## WHAT YOU SHOULD DO
Pick out every line in the data below that contains the word "tecnología", and copy each of those lines in full.

---- DATA

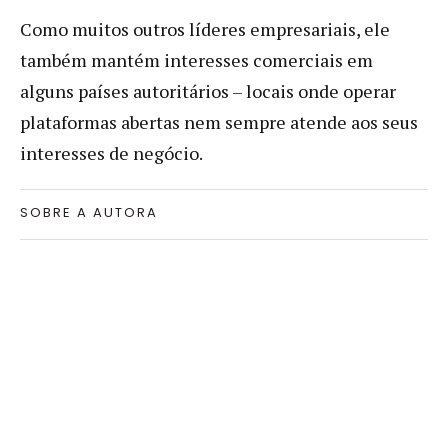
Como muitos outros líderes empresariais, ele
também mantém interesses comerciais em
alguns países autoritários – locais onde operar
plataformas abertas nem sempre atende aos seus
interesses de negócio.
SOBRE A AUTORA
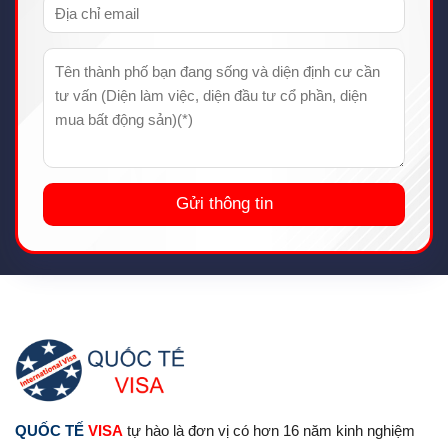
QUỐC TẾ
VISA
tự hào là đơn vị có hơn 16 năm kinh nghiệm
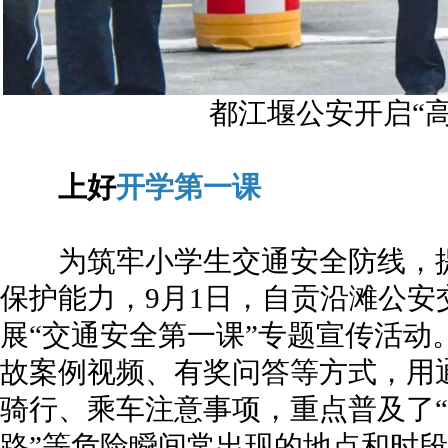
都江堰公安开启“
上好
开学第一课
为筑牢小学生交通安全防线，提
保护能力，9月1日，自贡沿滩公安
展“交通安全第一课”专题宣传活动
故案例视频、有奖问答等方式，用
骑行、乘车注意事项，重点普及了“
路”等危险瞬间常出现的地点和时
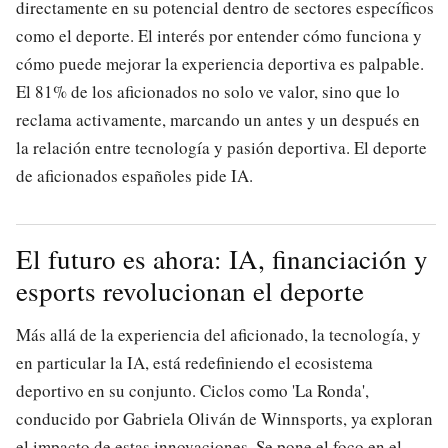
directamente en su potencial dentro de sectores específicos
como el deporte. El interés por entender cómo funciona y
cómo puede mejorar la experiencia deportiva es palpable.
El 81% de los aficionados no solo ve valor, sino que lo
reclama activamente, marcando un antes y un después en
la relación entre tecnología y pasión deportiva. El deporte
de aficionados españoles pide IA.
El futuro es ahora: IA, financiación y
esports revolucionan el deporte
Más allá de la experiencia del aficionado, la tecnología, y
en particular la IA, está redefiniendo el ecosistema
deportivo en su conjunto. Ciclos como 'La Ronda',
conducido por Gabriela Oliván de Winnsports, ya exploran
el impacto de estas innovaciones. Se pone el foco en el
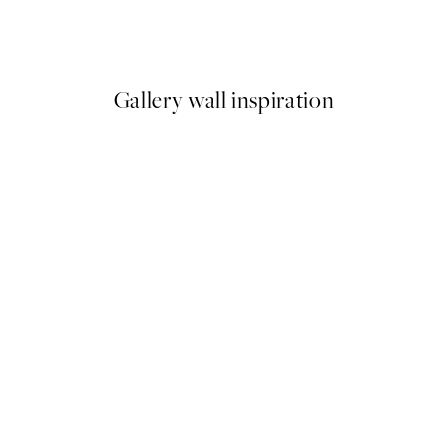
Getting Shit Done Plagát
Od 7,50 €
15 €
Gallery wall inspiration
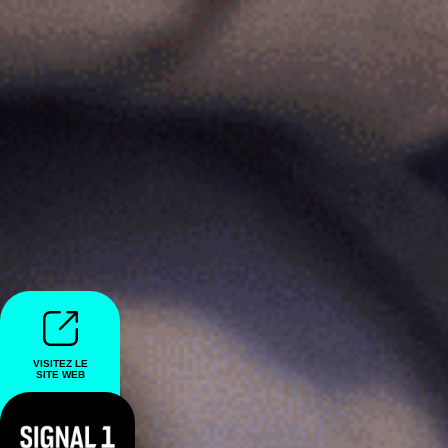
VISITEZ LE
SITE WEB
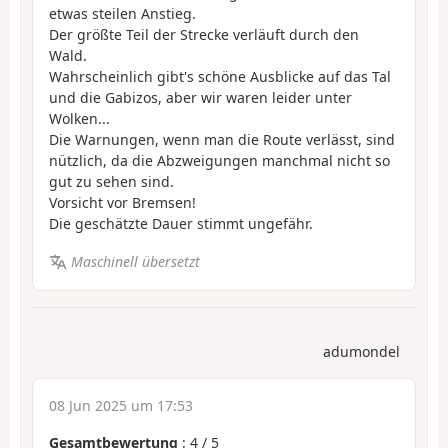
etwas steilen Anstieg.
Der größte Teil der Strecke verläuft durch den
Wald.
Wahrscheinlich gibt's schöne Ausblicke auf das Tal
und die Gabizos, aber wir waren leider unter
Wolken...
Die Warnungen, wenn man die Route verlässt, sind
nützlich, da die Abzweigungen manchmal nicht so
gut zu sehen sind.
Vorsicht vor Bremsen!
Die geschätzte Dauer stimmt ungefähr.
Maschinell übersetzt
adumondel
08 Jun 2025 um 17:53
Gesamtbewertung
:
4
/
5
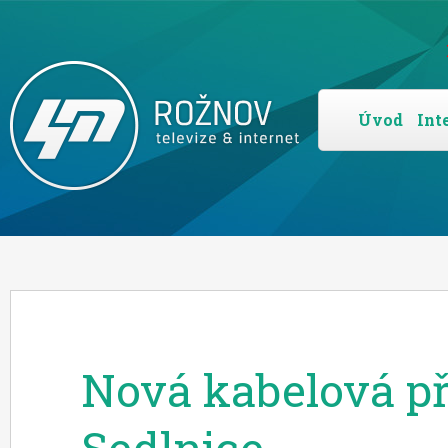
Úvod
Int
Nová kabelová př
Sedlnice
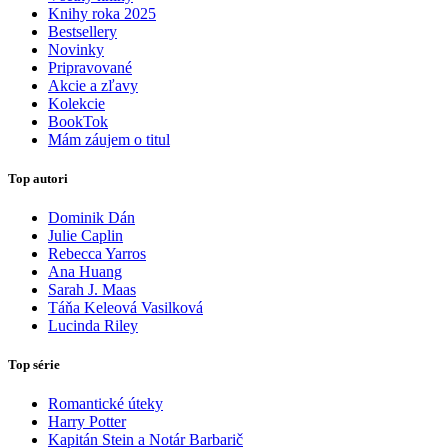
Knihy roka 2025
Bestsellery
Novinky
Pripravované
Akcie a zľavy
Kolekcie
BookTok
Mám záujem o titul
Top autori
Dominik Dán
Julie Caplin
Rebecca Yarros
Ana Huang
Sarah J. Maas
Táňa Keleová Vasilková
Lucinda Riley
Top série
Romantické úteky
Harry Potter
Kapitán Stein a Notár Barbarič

--------
---- DATA

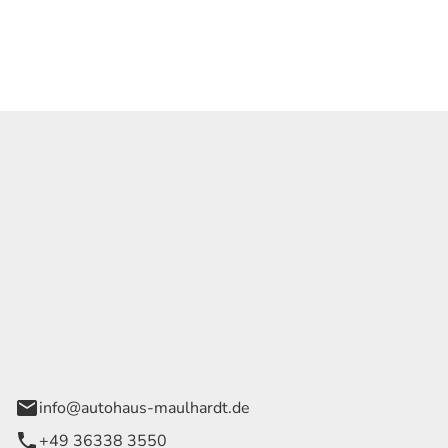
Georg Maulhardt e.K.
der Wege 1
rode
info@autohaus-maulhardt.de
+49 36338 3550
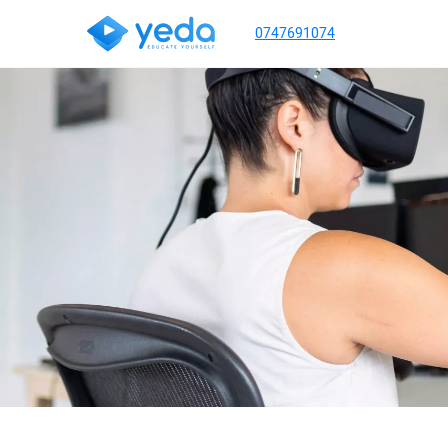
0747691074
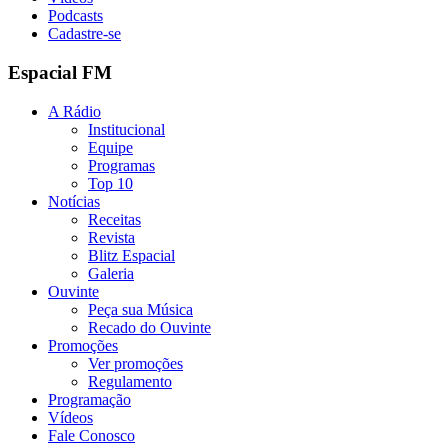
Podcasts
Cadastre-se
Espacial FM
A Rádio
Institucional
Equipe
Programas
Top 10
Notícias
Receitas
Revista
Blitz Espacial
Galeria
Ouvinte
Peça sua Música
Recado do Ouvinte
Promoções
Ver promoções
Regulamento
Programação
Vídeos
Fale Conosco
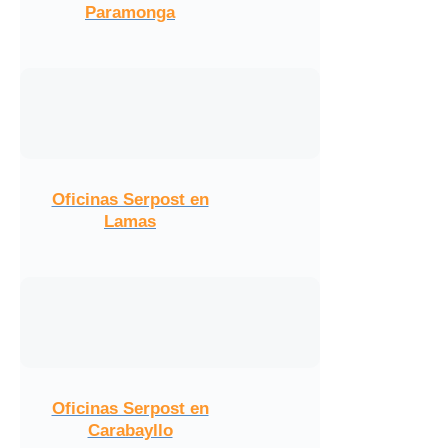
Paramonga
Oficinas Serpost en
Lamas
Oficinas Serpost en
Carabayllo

--------

## EXERCISE RESULT
la relación entre tecnología y pasión deportiva. El deporte
Más allá de la experiencia del aficionado, la tecnología, y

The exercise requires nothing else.